EXERCISE DESCRIPTION: Copy out every line of text in the material below word for word, leaving out the pictures.

Data records:
# # # # # # #

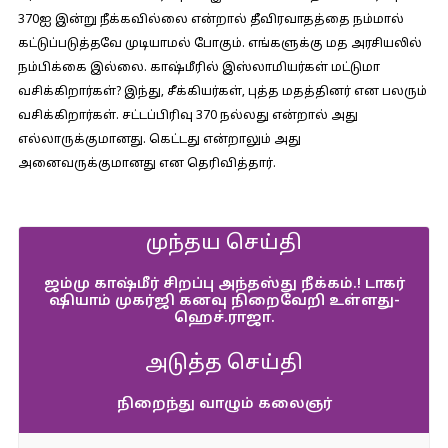
370ஐ இன்று நீக்கவில்லை என்றால் தீவிரவாதத்தை நம்மால்
கட்டுப்படுத்தவே முடியாமல் போகும். எங்களுக்கு மத அரசியலில்
நம்பிக்கை இல்லை. காஷ்மீரில் இஸ்லாமியர்கள் மட்டுமா
வசிக்கிறார்கள்? இந்து, சீக்கியர்கள், புத்த மதத்தினர் என பலரும்
வசிக்கிறார்கள். சட்டப்பிரிவு 370 நல்லது என்றால் அது
எல்லாருக்குமானது. கெட்டது என்றாலும் அது
அனைவருக்குமானது என தெரிவித்தார்.
முந்தய செய்தி
ஜம்மு காஷ்மீர் சிறப்பு அந்தஸ்து நீக்கம்.! டாகர்
ஷியாம் முகர்ஜி கனவு நிறைவேறி உள்ளது-
ஹெச்.ராஜா.
அடுத்த செய்தி
நிறைந்து வாழும் கலைஞர்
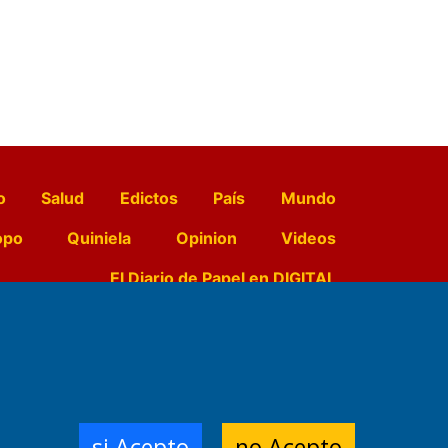
o
Salud
Edictos
País
Mundo
opo
Quiniela
Opinion
Videos
El Diario de Papel en DIGITAL
e Contenidos:
Nemesio
ración,
si Acepto
no Acepto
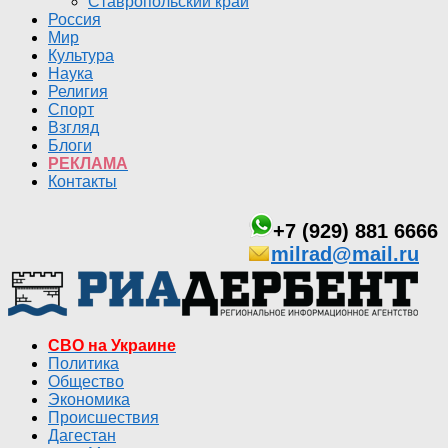
Ставропольский край
Россия
Мир
Культура
Наука
Религия
Спорт
Взгляд
Блоги
РЕКЛАМА
Контакты
+7 (929) 881 6666
milrad@mail.ru
СВО на Украине
Политика
Общество
Экономика
Происшествия
Дагестан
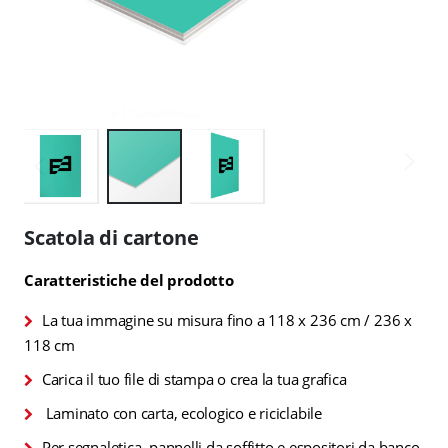
Vai
all'inizio
Scatola di cartone
della
galleria
Caratteristiche del prodotto
di
immagini
La tua immagine su misura fino a 118 x 236 cm / 236 x
118 cm
Carica il tuo file di stampa o crea la tua grafica
Laminato con carta, ecologico e riciclabile
Per segnaletica, pannelli da soffitto e espositori da banco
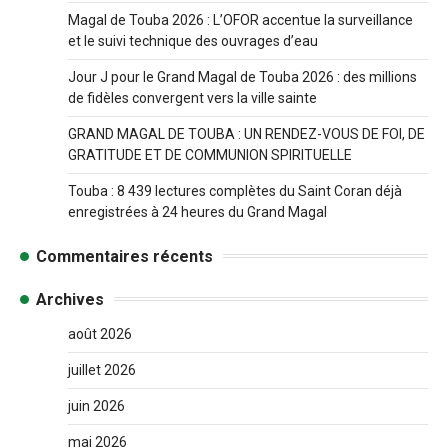
Magal de Touba 2026 : L’OFOR accentue la surveillance
et le suivi technique des ouvrages d’eau
Jour J pour le Grand Magal de Touba 2026 : des millions
de fidèles convergent vers la ville sainte
GRAND MAGAL DE TOUBA : UN RENDEZ-VOUS DE FOI, DE
GRATITUDE ET DE COMMUNION SPIRITUELLE
Touba : 8 439 lectures complètes du Saint Coran déjà
enregistrées à 24 heures du Grand Magal
Commentaires récents
Archives
août 2026
juillet 2026
juin 2026
mai 2026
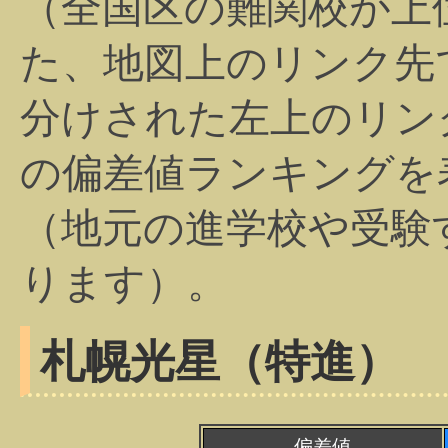
（全国区の難関校が上
た、地図上のリンク先
分けされた左上のリン
の偏差値ランキングを
（地元の進学校や受験
ります）。
札幌光星（特進）
偏差値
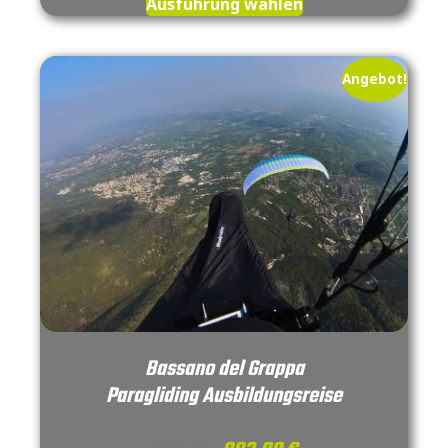
Ausführung wählen
Angebot!
Bassano del Grappa
Paragliding Ausbildungsreise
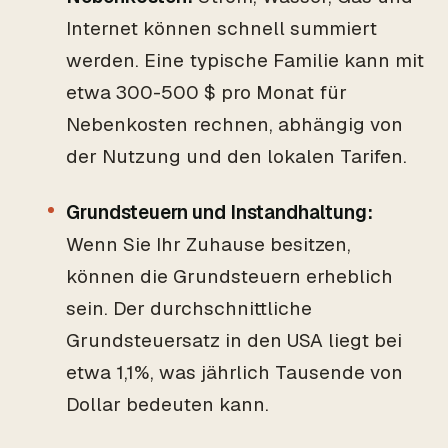
Internet können schnell summiert
werden. Eine typische Familie kann mit
etwa 300-500 $ pro Monat für
Nebenkosten rechnen, abhängig von
der Nutzung und den lokalen Tarifen.
Grundsteuern und Instandhaltung:
Wenn Sie Ihr Zuhause besitzen,
können die Grundsteuern erheblich
sein. Der durchschnittliche
Grundsteuersatz in den USA liegt bei
etwa 1,1%, was jährlich Tausende von
Dollar bedeuten kann.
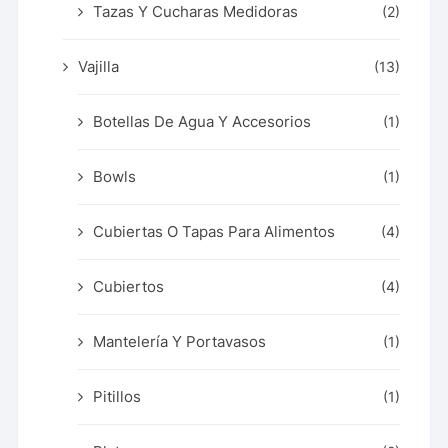
Tazas Y Cucharas Medidoras
(2)
Vajilla
(13)
Botellas De Agua Y Accesorios
(1)
Bowls
(1)
Cubiertas O Tapas Para Alimentos
(4)
Cubiertos
(4)
Mantelería Y Portavasos
(1)
Pitillos
(1)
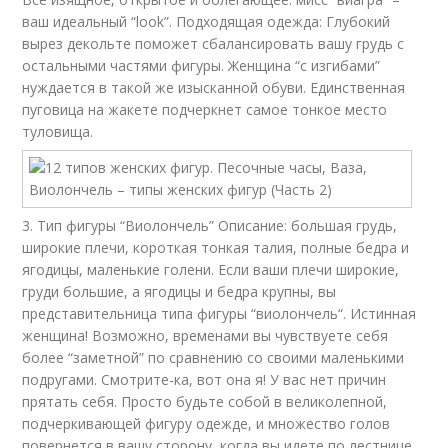
ваш идеальный “look”. Подходящая одежда: Глубокий
вырез декольте поможет сбалансировать вашу грудь с
остальными частями фигуры. Женщина “с изгибами”
нуждается в такой же изысканной обуви. Единственная
пуговица на жакете подчеркнет самое тонкое место
туловища.
3. Тип фигуры “Виолончель” Описание: большая грудь,
широкие плечи, короткая тонкая талия, полные бедра и
ягодицы, маленькие голени. Если ваши плечи широкие,
груди большие, а ягодицы и бедра крупны, вы
представительница типа фигуры “виолончель“. Истинная
женщина! Возможно, временами вы чувствуете себя
более “заметной” по сравнению со своими маленькими
подругами. Смотрите-ка, вот она я! У вас нет причин
прятать себя. Просто будьте собой в великолепной,
подчеркивающей фигуру одежде, и множество голов
повернется в вашу сторону, когда вы идете по лестнице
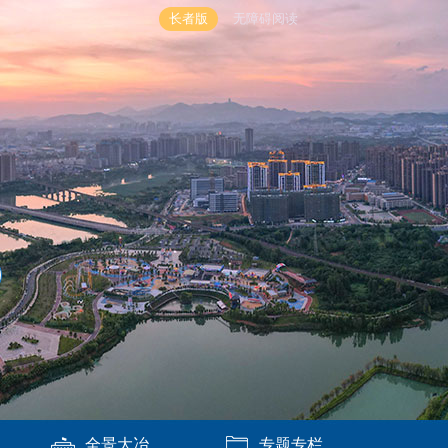
长者版
无障碍阅读
全景大冶
专题专栏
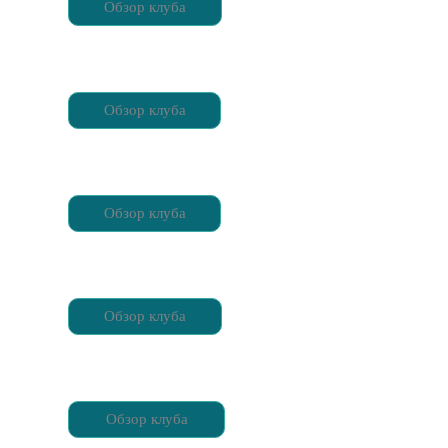
Обзор клуба
Обзор клуба
Обзор клуба
Обзор клуба
Обзор клуба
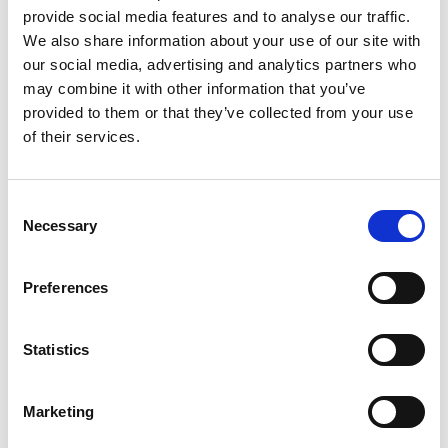
in eDocuments
provide social media features and to analyse our traffic.
We also share information about your use of our site with
our social media, advertising and analytics partners who
Allgemeine
may combine it with other information that you’ve
Öffentliche
Verfügbarkeit
provided to them or that they’ve collected from your use
Funktion
Vorschau
Online
of their services.
Unterstützung für
Jan.
Jan. 2026
Gutschriftverfahren
2026
in eDocuments
Consent
Necessary
Selection
Vorteile
Preferences
Das Gutschriftverfahren ermöglicht es Ihnen,
Rechnungen und Gutschriften im Namen Ihrer
Statistics
Kreditoren in eDocuments auszustellen, wodurch der
Verwaltungsaufwand reduziert wird und
Marketing
Zahlungsvorgänge beschleunigt werden. Außerdem
ist das Gutschriftverfahren mit der
Zahlungsmittel
-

# # # # # # #

ANSWER TO THIS TASK:
370ஐ இன்று நீக்கவில்லை என்றால் தீவிரவாதத்தை நம்மால்
கட்டுப்படுத்தவே முடியாமல் போகும். எங்களுக்கு மத அரசியலில்
நம்பிக்கை இல்லை. காஷ்மீரில் இஸ்லாமியர்கள் மட்டுமா
வசிக்கிறார்கள்? இந்து, சீக்கியர்கள், புத்த மதத்தினர் என பலரும்
வசிக்கிறார்கள். சட்டப்பிரிவு 370 நல்லது என்றால் அது
எல்லாருக்குமானது. கெட்டது என்றாலும் அது
அனைவருக்குமானது என தெரிவித்தார்.
முந்தய செய்தி
ஜம்மு காஷ்மீர் சிறப்பு அந்தஸ்து நீக்கம்.! டாகர்
ஷியாம் முகர்ஜி கனவு நிறைவேறி உள்ளது-
ஹெச்.ராஜா.
அடுத்த செய்தி
நிறைந்து வாழும் கலைஞர்
o
Salud
Edictos
País
Mundo
opo
Quiniela
Opinion
Videos
El Diario de Papel en DIGITAL
e Contenidos:
Nemesio
ración,
si Acepto
no Acepto
Ставропольский край
Россия
Мир
Культура
Наука
Религия
Спорт
Взгляд
Блоги
РЕКЛАМА
Контакты
+7 (929) 881 6666
milrad@mail.ru
СВО на Украине
Политика
Общество
Экономика
Происшествия
Дагестан
Vai
all'inizio
Scatola di cartone
della
galleria
Caratteristiche del prodotto
di
immagini
La tua immagine su misura fino a 118 x 236 cm / 236 x
118 cm
Carica il tuo file di stampa o crea la tua grafica
Laminato con carta, ecologico e riciclabile
Per segnaletica, pannelli da soffitto e espositori da banco
Magal de Touba 2026 : L’OFOR accentue la surveillance
et le suivi technique des ouvrages d’eau
Jour J pour le Grand Magal de Touba 2026 : des millions
de fidèles convergent vers la ville sainte
GRAND MAGAL DE TOUBA : UN RENDEZ-VOUS DE FOI, DE
GRATITUDE ET DE COMMUNION SPIRITUELLE
Touba : 8 439 lectures complètes du Saint Coran déjà
enregistrées à 24 heures du Grand Magal
Commentaires récents
Archives
août 2026
juillet 2026
juin 2026
mai 2026
（全国区の難関校が上
た、地図上のリンク先
分けされた左上のリン
の偏差値ランキングを
（地元の進学校や受験
ります）。
札幌光星（特進）
偏差値
Ausführung wählen
Angebot!
Bassano del Grappa
Paragliding Ausbildungsreise
Internet können schnell summiert
werden. Eine typische Familie kann mit
etwa 300-500 $ pro Monat für
Nebenkosten rechnen, abhängig von
der Nutzung und den lokalen Tarifen.
Grundsteuern und Instandhaltung:
Wenn Sie Ihr Zuhause besitzen,
können die Grundsteuern erheblich
sein. Der durchschnittliche
Grundsteuersatz in den USA liegt bei
etwa 1,1%, was jährlich Tausende von
Dollar bedeuten kann.
Tazas Y Cucharas Medidoras
(2)
Vajilla
(13)
Botellas De Agua Y Accesorios
(1)
Bowls
(1)
Cubiertas O Tapas Para Alimentos
(4)
Cubiertos
(4)
Mantelería Y Portavasos
(1)
Pitillos
(1)
ваш идеальный “look”. Подходящая одежда: Глубокий
вырез декольте поможет сбалансировать вашу грудь с
остальными частями фигуры. Женщина “с изгибами”
нуждается в такой же изысканной обуви. Единственная
пуговица на жакете подчеркнет самое тонкое место
туловища.
3. Тип фигуры “Виолончель” Описание: большая грудь,
широкие плечи, короткая тонкая талия, полные бедра и
ягодицы, маленькие голени. Если ваши плечи широкие,
груди большие, а ягодицы и бедра крупны, вы
представительница типа фигуры “виолончель“. Истинная
женщина! Возможно, временами вы чувствуете себя
более “заметной” по сравнению со своими маленькими
подругами. Смотрите-ка, вот она я! У вас нет причин
прятать себя. Просто будьте собой в великолепной,
подчеркивающей фигуру одежде, и множество голов
повернется в вашу сторону, когда вы идете по лестнице
长者版
无障碍阅读
全景大冶
专题专栏
Обзор клуба
Обзор клуба
Обзор клуба
Обзор клуба
Обзор клуба
in eDocuments
provide social media features and to analyse our traffic.
We also share information about your use of our site with
our social media, advertising and analytics partners who
Allgemeine
may combine it with other information that you’ve
Öffentliche
Verfügbarkeit
provided to them or that they’ve collected from your use
Funktion
Vorschau
Online
of their services.
Unterstützung für
Jan.
Jan. 2026
Gutschriftverfahren
2026
in eDocuments
Consent
Necessary
Selection
Vorteile
Preferences
Das Gutschriftverfahren ermöglicht es Ihnen,
Rechnungen und Gutschriften im Namen Ihrer
Statistics
Kreditoren in eDocuments auszustellen, wodurch der
Verwaltungsaufwand reduziert wird und
Marketing
Zahlungsvorgänge beschleunigt werden. Außerdem
ist das Gutschriftverfahren mit der
Zahlungsmittel
-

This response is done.